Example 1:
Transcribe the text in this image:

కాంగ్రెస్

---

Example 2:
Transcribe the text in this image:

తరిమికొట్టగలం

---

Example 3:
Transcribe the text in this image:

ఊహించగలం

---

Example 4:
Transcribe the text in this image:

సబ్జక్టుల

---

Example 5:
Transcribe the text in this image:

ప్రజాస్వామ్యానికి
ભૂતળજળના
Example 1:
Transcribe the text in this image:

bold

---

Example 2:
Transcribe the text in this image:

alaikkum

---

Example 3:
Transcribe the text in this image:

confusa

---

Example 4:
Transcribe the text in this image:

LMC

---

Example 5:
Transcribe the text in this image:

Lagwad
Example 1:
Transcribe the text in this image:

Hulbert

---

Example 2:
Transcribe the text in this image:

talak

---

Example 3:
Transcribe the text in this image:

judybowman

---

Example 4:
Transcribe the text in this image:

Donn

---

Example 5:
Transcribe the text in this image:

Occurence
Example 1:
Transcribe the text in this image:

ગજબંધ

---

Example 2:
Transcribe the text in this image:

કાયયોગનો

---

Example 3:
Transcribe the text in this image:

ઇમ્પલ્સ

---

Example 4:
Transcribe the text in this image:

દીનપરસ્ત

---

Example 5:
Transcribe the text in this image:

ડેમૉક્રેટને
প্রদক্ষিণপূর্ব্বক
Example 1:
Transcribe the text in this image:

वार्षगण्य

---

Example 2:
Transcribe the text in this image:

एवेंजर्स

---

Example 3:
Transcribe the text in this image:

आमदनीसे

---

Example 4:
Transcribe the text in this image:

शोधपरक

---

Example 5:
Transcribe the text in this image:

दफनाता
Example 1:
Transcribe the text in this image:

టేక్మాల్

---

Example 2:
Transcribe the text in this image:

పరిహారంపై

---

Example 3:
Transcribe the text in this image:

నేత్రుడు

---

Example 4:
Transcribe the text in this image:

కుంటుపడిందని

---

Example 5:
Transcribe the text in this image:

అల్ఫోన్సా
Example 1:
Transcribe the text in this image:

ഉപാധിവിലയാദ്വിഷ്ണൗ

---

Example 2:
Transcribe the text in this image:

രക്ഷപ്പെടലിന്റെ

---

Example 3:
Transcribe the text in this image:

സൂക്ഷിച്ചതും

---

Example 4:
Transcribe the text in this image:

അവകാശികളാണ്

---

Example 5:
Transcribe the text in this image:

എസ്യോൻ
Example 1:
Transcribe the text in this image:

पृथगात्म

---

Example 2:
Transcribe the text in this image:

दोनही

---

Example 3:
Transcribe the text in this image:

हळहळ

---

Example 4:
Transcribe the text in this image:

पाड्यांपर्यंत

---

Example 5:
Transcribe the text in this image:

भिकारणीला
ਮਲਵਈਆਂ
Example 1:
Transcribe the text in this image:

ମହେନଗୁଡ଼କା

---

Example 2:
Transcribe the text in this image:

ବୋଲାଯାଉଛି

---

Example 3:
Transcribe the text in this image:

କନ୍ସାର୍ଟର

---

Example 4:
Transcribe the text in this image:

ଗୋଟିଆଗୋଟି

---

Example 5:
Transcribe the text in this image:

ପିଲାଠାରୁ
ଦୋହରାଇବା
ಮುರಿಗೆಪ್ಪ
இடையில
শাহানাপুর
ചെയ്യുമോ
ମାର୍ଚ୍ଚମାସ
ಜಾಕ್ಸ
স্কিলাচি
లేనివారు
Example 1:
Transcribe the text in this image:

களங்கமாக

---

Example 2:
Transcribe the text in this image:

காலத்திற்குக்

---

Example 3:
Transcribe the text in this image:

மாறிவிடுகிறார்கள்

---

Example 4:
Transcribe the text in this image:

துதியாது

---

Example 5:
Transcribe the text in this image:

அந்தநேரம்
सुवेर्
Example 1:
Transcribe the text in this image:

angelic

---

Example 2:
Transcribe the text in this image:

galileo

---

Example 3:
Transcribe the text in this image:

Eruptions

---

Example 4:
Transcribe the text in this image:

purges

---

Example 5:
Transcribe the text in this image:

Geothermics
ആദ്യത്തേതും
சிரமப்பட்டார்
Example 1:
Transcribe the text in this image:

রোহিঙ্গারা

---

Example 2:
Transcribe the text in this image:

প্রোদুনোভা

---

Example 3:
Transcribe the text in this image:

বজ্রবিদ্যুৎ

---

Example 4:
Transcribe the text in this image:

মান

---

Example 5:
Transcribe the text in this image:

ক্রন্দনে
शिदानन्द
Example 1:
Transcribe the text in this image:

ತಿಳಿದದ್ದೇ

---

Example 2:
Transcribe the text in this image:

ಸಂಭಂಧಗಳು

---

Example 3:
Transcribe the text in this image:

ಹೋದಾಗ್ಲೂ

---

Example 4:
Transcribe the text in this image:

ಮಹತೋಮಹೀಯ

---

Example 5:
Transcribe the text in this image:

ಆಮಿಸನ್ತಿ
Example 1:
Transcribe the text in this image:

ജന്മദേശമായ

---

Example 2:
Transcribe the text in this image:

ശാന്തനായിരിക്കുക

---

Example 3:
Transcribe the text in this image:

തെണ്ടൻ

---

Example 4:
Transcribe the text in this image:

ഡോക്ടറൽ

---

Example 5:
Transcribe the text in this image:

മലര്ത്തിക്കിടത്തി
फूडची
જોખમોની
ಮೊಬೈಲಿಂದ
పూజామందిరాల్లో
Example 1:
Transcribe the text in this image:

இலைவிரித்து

* [WHAT YOU HAVE TO DO] Arrange the entries from their start through the line containing "രക്ഷപ്പെടലിന്റെ" as a Markdown table with the columns Row and Line. Give each non-blank line its own numbered row and leave out blank lines.

* [ANSWER IN FULL]
| Row | Line |
|---|---|
| 1 | Example 1: |
| 2 | Transcribe the text in this image: |
| 3 | కాంగ్రెస్ |
| 4 | --- |
| 5 | Example 2: |
| 6 | Transcribe the text in this image: |
| 7 | తరిమికొట్టగలం |
| 8 | --- |
| 9 | Example 3: |
| 10 | Transcribe the text in this image: |
| 11 | ఊహించగలం |
| 12 | --- |
| 13 | Example 4: |
| 14 | Transcribe the text in this image: |
| 15 | సబ్జక్టుల |
| 16 | --- |
| 17 | Example 5: |
| 18 | Transcribe the text in this image: |
| 19 | ప్రజాస్వామ్యానికి |
| 20 | ભૂતળજળના |
| 21 | Example 1: |
| 22 | Transcribe the text in this image: |
| 23 | bold |
| 24 | --- |
| 25 | Example 2: |
| 26 | Transcribe the text in this image: |
| 27 | alaikkum |
| 28 | --- |
| 29 | Example 3: |
| 30 | Transcribe the text in this image: |
| 31 | confusa |
| 32 | --- |
| 33 | Example 4: |
| 34 | Transcribe the text in this image: |
| 35 | LMC |
| 36 | --- |
| 37 | Example 5: |
| 38 | Transcribe the text in this image: |
| 39 | Lagwad |
| 40 | Example 1: |
| 41 | Transcribe the text in this image: |
| 42 | Hulbert |
| 43 | --- |
| 44 | Example 2: |
| 45 | Transcribe the text in this image: |
| 46 | talak |
| 47 | --- |
| 48 | Example 3: |
| 49 | Transcribe the text in this image: |
| 50 | judybowman |
| 51 | --- |
| 52 | Example 4: |
| 53 | Transcribe the text in this image: |
| 54 | Donn |
| 55 | --- |
| 56 | Example 5: |
| 57 | Transcribe the text in this image: |
| 58 | Occurence |
| 59 | Example 1: |
| 60 | Transcribe the text in this image: |
| 61 | ગજબંધ |
| 62 | --- |
| 63 | Example 2: |
| 64 | Transcribe the text in this image: |
| 65 | કાયયોગનો |
| 66 | --- |
| 67 | Example 3: |
| 68 | Transcribe the text in this image: |
| 69 | ઇમ્પલ્સ |
| 70 | --- |
| 71 | Example 4: |
| 72 | Transcribe the text in this image: |
| 73 | દીનપરસ્ત |
| 74 | --- |
| 75 | Example 5: |
| 76 | Transcribe the text in this image: |
| 77 | ડેમૉક્રેટને |
| 78 | প্রদক্ষিণপূর্ব্বক |
| 79 | Example 1: |
| 80 | Transcribe the text in this image: |
| 81 | वार्षगण्य |
| 82 | --- |
| 83 | Example 2: |
| 84 | Transcribe the text in this image: |
| 85 | एवेंजर्स |
| 86 | --- |
| 87 | Example 3: |
| 88 | Transcribe the text in this image: |
| 89 | आमदनीसे |
| 90 | --- |
| 91 | Example 4: |
| 92 | Transcribe the text in this image: |
| 93 | शोधपरक |
| 94 | --- |
| 95 | Example 5: |
| 96 | Transcribe the text in this image: |
| 97 | दफनाता |
| 98 | Example 1: |
| 99 | Transcribe the text in this image: |
| 100 | టేక్మాల్ |
| 101 | --- |
| 102 | Example 2: |
| 103 | Transcribe the text in this image: |
| 104 | పరిహారంపై |
| 105 | --- |
| 106 | Example 3: |
| 107 | Transcribe the text in this image: |
| 108 | నేత్రుడు |
| 109 | --- |
| 110 | Example 4: |
| 111 | Transcribe the text in this image: |
| 112 | కుంటుపడిందని |
| 113 | --- |
| 114 | Example 5: |
| 115 | Transcribe the text in this image: |
| 116 | అల్ఫోన్సా |
| 117 | Example 1: |
| 118 | Transcribe the text in this image: |
| 119 | ഉപാധിവിലയാദ്വിഷ്ണൗ |
| 120 | --- |
| 121 | Example 2: |
| 122 | Transcribe the text in this image: |
| 123 | രക്ഷപ്പെടലിന്റെ |